::: Dataset records :::

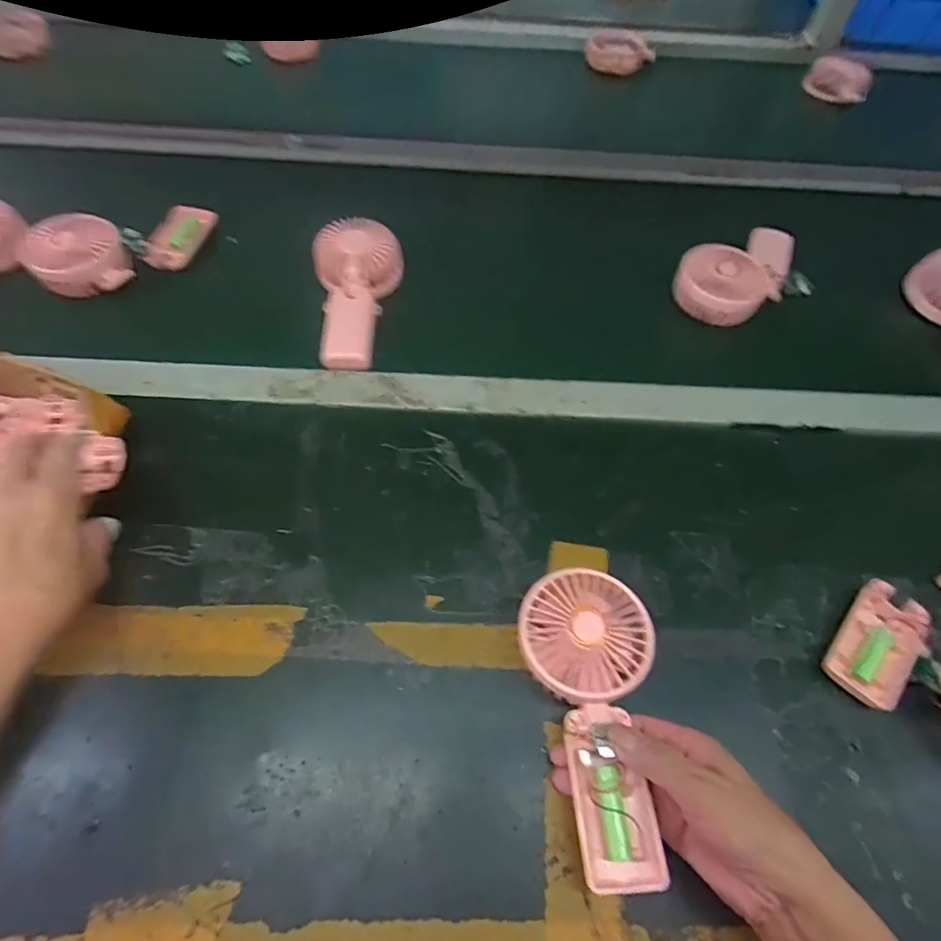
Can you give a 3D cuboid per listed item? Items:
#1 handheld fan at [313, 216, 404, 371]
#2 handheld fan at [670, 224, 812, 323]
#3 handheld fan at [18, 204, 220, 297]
[{"bbox_3d":[-0.110,-0.180,0.540,0.085,0.038,0.170,-6,59,-6],"label":"handheld fan"},{"bbox_3d":[0.301,-0.218,0.579,0.171,0.047,0.098,-29,64,-18],"label":"handheld fan"},{"bbox_3d":[-0.365,-0.240,0.579,0.093,0.058,0.183,42,53,20],"label":"handheld fan"}]

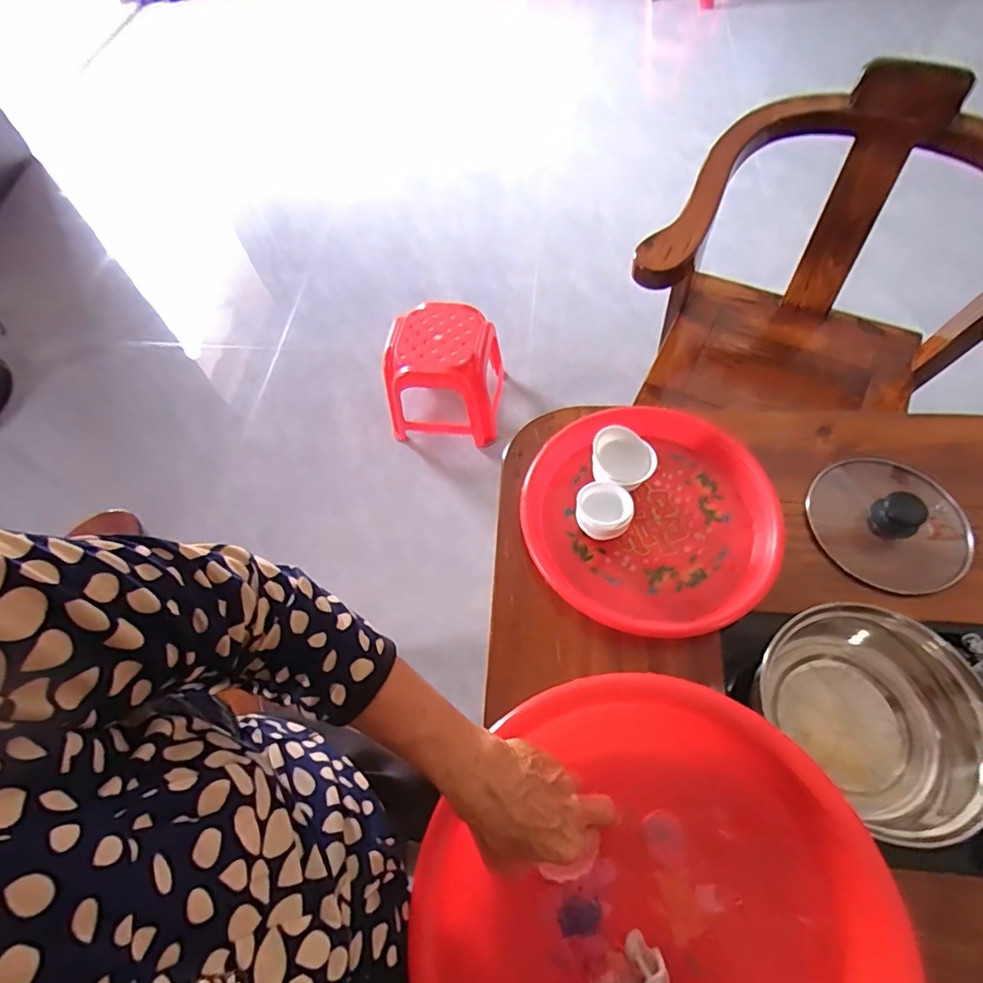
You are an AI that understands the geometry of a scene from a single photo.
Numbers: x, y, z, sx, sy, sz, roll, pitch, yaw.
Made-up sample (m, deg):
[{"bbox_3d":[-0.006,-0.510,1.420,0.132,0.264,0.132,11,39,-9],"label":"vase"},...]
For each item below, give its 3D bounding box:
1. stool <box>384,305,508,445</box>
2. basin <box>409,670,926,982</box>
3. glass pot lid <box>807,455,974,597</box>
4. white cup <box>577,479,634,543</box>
[{"bbox_3d":[-0.125,-0.313,1.471,0.287,0.265,0.267,2,61,5],"label":"stool"},{"bbox_3d":[0.111,0.291,0.376,0.282,0.087,0.298,-2,59,3],"label":"basin"},{"bbox_3d":[0.408,0.026,0.555,0.134,0.047,0.147,-2,59,3],"label":"glass pot lid"},{"bbox_3d":[0.114,0.023,0.555,0.054,0.039,0.057,-2,61,3],"label":"white cup"}]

:::

Work instructions
The word to look for is "give"; copy out every line of the entries that holds it.

Result for this exercise
Can you give a 3D cuboid per listed item? Items:
For each item below, give its 3D bounding box:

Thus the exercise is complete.